My first point is that cancer is more than just a disease.
It has been described in the history of medicine since the
earliest medical records were kept. What has grown up around
efforts to solve this five thousand year old-plus mystery
is nothing short of a remarkable monument of achievement to
science and society. This global cancer monument of achievement
blends together the confluence of patent and family expectations,
history, science, philosophy and different cultures around
the world. All of these interests are working in a synergistic
way to reduce the burden of cancer. Clear and indisputable
progress has been made in cancer diagnosis and treatment.
But, this progress is not without limitations at the patient
level. It has brought us several dilemmas.
My second point concerns these dilemmas. The first dilemma
involves the gaps between true knowledge and ignorance about
cancer. This dilemma often puts us on a path that takes us
on many illuminated but blind alleys of research and clinical
trials. This is not bad. It is a part of the reality that
confronts scientists and clinicians alike in unraveling the
unknown.

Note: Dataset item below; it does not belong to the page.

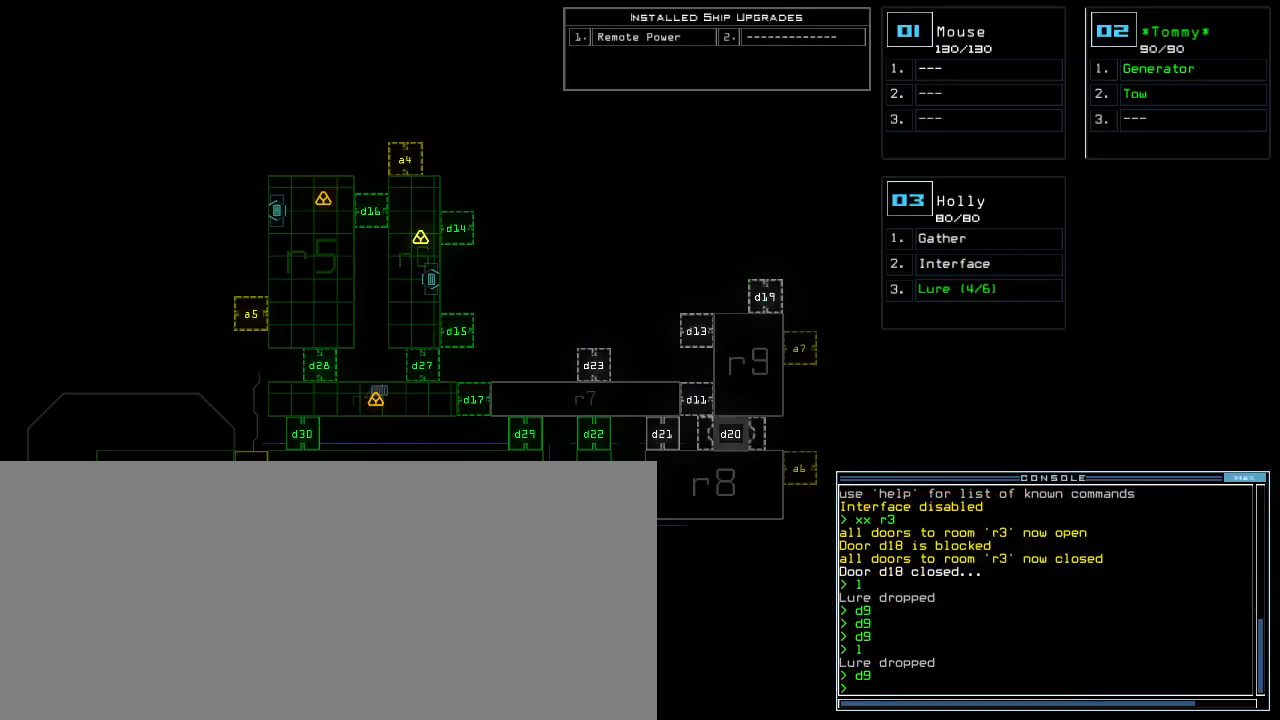
{"keys": ["down", "left"], "events": [[83, "space", "down"], [150, "left", "down"], [183, "space", "up"], [350, "down", "down"]]}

It is a part of defining information pieces that
fit and/or do not fit in coming to the knowledge base and
tools to reduce the burden of cancer. The second gap is between
the knowhow and capacity of science and medicine in Medical
Centers and what is actually available to diagnose, treat
and reduce the burden of cancer in the community at the treatment
level. This gap poses a constant struggle between an assessment
of what works, might work and/or has the promise to impact
quality of life and health outcomes. The work on filling in
these two gaps to bridge aspirations is an overwhelming challenge
to all involved in this global cancer effort/network to defeat
and make cancer an uncommon, treatable disease.

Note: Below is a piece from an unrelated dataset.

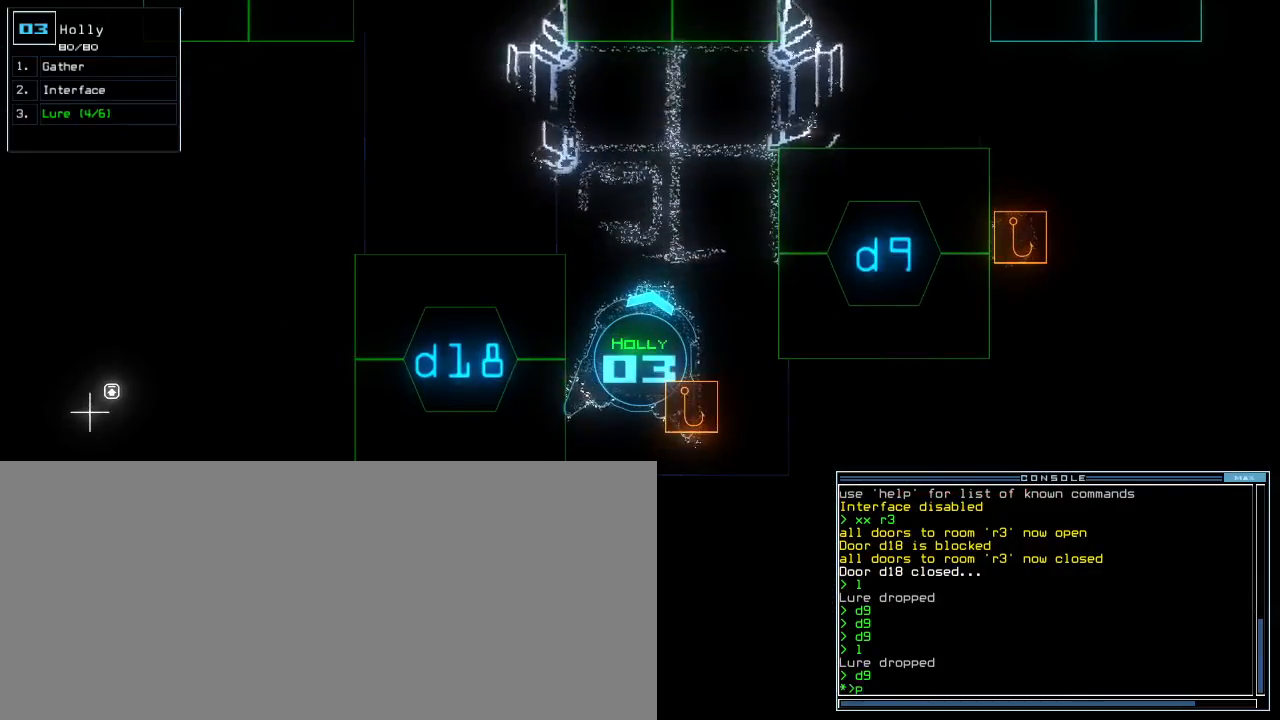
{"keys": ["d"], "events": [[33, "p", "up"], [67, "return", "down"], [83, "i", "up"], [133, "return", "up"], [483, "d", "down"]]}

This brings me to my third point. What is the needed stimulus
for advancement? As we know, all medical capacities must come
together in the diagnosis and treatment of the patient. Cancer,
in most of its forms, and other diseases do not comply with
the dictums and principles of just one professional discipline
such as oncology. Treatments over time have demonstrated that
we must also go beyond looking at a given drug and its response;
we must understand and develop insights into the pathogenesis,
immunological factors and immune system of the individual
The medical and scientific communities were jolted and given
a powerful stimulant by HIV/AIDS in 1981. To illustrate, in
the last twenty years, the HIV stimulus has put in perspective
the strength of any notions that successful vaccines and therapies
could be rapidly developed. Here we are on another World AIDS
Day (December 1, 2001) with over 40 million people HIV positive
worldwide and a rapidly growing epidemic. It is a sobering
reminder of the limitations of our knowledge of the immune
system and its responses to different stimuli. Nevertheless,
this reality check has given us some enormous progress toward
understanding these immune mechanisms.
Now, my fourth point is about innovation and thinking outside
the box of conventional thinking. It is time, in fact it is
past the time to be innovative and to get novel, imaginative
and creative concerning improved cancer treatments. The basis
of my statement rests on cancer survival and true outcomes.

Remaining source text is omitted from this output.